APOIO VIRTUAL: Restrições alimentares acabam por se tornar restrições sociais. E o pouco conhecimento sobre o tema torna o processo ainda mais solitário. Um convite para comer uma pizza torna-se assunto delicado. Com isso, as redes sociais se tornaram aliadas, com grupos de mães em todo o país. A troca de experiências inspira mulheres a criar iniciativas pela causa. Quando Barbara se viu com duas filhas alérgicas, resolveu se dedicar mais a um hobby que sempre teve: cozinhar. O que começou com a vontade de não privar as filhas de alguns alimentos tornou-se um site com mais de 50 receitas, elderth.com.br/saborsemlimite, feito em parceria com a prima Daniele Rosestolato. Uma psicóloga e uma nutricionista compõem a equipe.

Alguns casos de distúrbios alimentares, porém, são ainda mais difíceis de se contornar. Há alergias e intolerâncias que podem ser curadas espontaneamente, e outras que duram a vida toda. A frutosemia, intolerância hereditária à frutose, é rara e exige uma dieta muito restrita, como a feita pelo neto de Magali Mendes Oscar, de Minas Gerais. Rafael, três anos e meio, não pode consumir frutas, verduras, legumes (com exceção da batata), sacarose e sorbitol. “Tivemos muita dificuldade no diagnóstico e ninguém imaginava que isso existia”, conta Magali. Após recorrer a profissionais de Belo Horizonte, ela notou que era necessário buscar alguém com mais experiência. Conseguiu uma vaga no Instituto de Genética e Erros Inatos do Metabolismo (IGEIM), da Unifesp, em São Paulo. Hoje, Rafael tem uma dieta restrita – se alimenta de pão francês, leite e derivados, arroz, feijão, batata e carne, mas o tratamento segue bem. Magali participa de um grupo no Facebook, onde troca receitas e experiências.

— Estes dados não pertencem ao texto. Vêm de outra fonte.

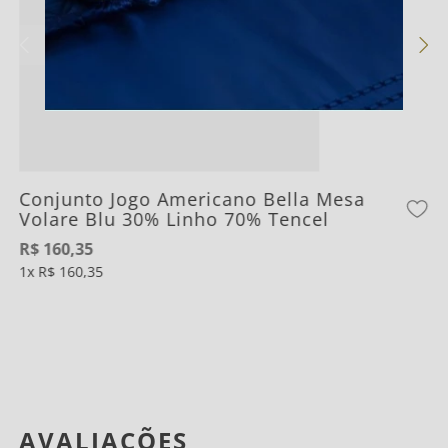
Conjunto Jogo Americano Bella Mesa
Volare Blu 30% Linho 70% Tencel
R$
160
,
35
1
R$
160
,
35
AVALIAÇÕES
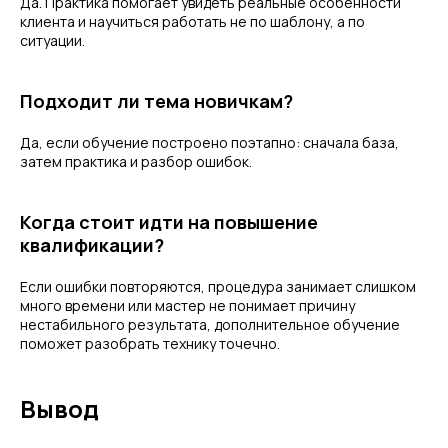
Да. Практика помогает увидеть реальные особенности
клиента и научиться работать не по шаблону, а по
ситуации.
Подходит ли тема новичкам?
Да, если обучение построено поэтапно: сначала база,
затем практика и разбор ошибок.
Когда стоит идти на повышение
квалификации?
Если ошибки повторяются, процедура занимает слишком
много времени или мастер не понимает причину
нестабильного результата, дополнительное обучение
поможет разобрать технику точечно.
Вывод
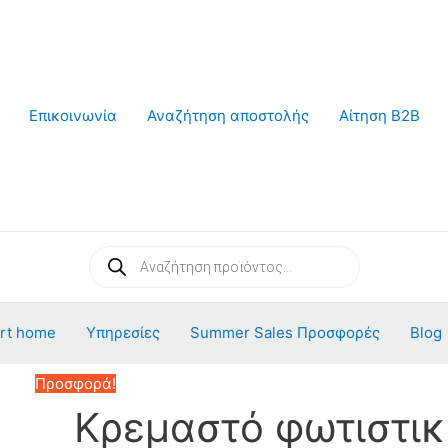
Επικοινωνία
Αναζήτηση αποστολής
Αίτηση B2B
Products
search
rt home
Υπηρεσίες
Summer Sales Προσφορές
Blog
Προσφορά!
Κρεμαστό φωτιστι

A alergia em si, porém, está longe de ser uma raridade. “Trata-se de uma ‘doença da vida moderna’, que se relaciona a mudanças nos hábitos alimentares e à urbanização. A diminuição do tempo de aleitamento materno, o alto número de cesarianas e a diminuição de infecções são exemplos de uma teoria que tenta justificar o aumento do número de casos”, explica a médica Renata.

 

 

Para saber mais

elderth.com.br/saborsemlimite – O site criado pela empregada da Caixa Bárbara Sousa de Oliveira traz informações importantes sobre alergia alimentar, achados divididos por estado e mais de 50 receitas testadas e separadas por categoria.

poenorotulo.com.br – Mães e pais de crianças alérgicas se reuniram na internet para defender a obrigatoriedade de informações claras nos rótulos de produtos industrializados. O site traz cartilhas educativas, notícias e informações importantes sobre o tema.

 

 

 

Alergia ou intolerância?

Apenas um especialista pode diagnosticar esses problemas. Mas ter uma pista do que acontece com o seu filho pode ajudar na decisão de procurar um médico.

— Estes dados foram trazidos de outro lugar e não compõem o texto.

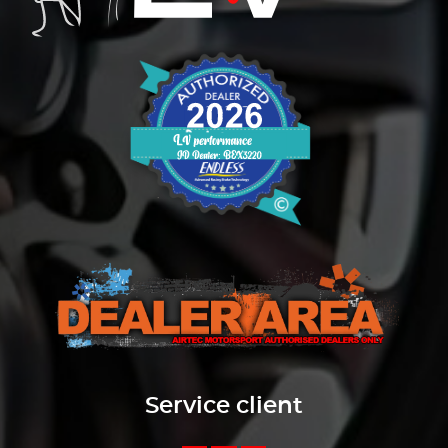
Service client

Intolerância alimentar é uma reação adversa aos alimentos, mas que não envolve o sistema imunológico. Nos casos de intolerância à lactose, glicose, frutose ou glúten, por exemplo, há uma deficiência de enzimas que impossibilita a digestão correta desses nutrientes, o que causa sintomas como dores, inchaço do abdômen, náuseas e diarreia, entre outros.

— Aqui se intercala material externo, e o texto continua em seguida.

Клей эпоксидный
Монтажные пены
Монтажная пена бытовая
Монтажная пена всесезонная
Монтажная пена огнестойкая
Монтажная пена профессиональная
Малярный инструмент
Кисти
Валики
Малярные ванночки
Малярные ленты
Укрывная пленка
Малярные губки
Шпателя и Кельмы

Alergia alimentar é uma reação adversa aos alimentos envolvendo mecanismos imunológicos, a maior parte caracterizada por reações desencadeadas pelo contato entre a “substância estranha” e os anticorpos. Os sintomas podem aparecer na pele (urticária, inchaço, coceira, eczema), no sistema gastrintestinal (diarreia, dor abdominal, refluxo, vômito) e respiratório (rinoconjuntivite, tosse, rouquidão, chiado no peito), podendo, em alguns casos, haver o comprometimento de vários órgãos (reação anafilática).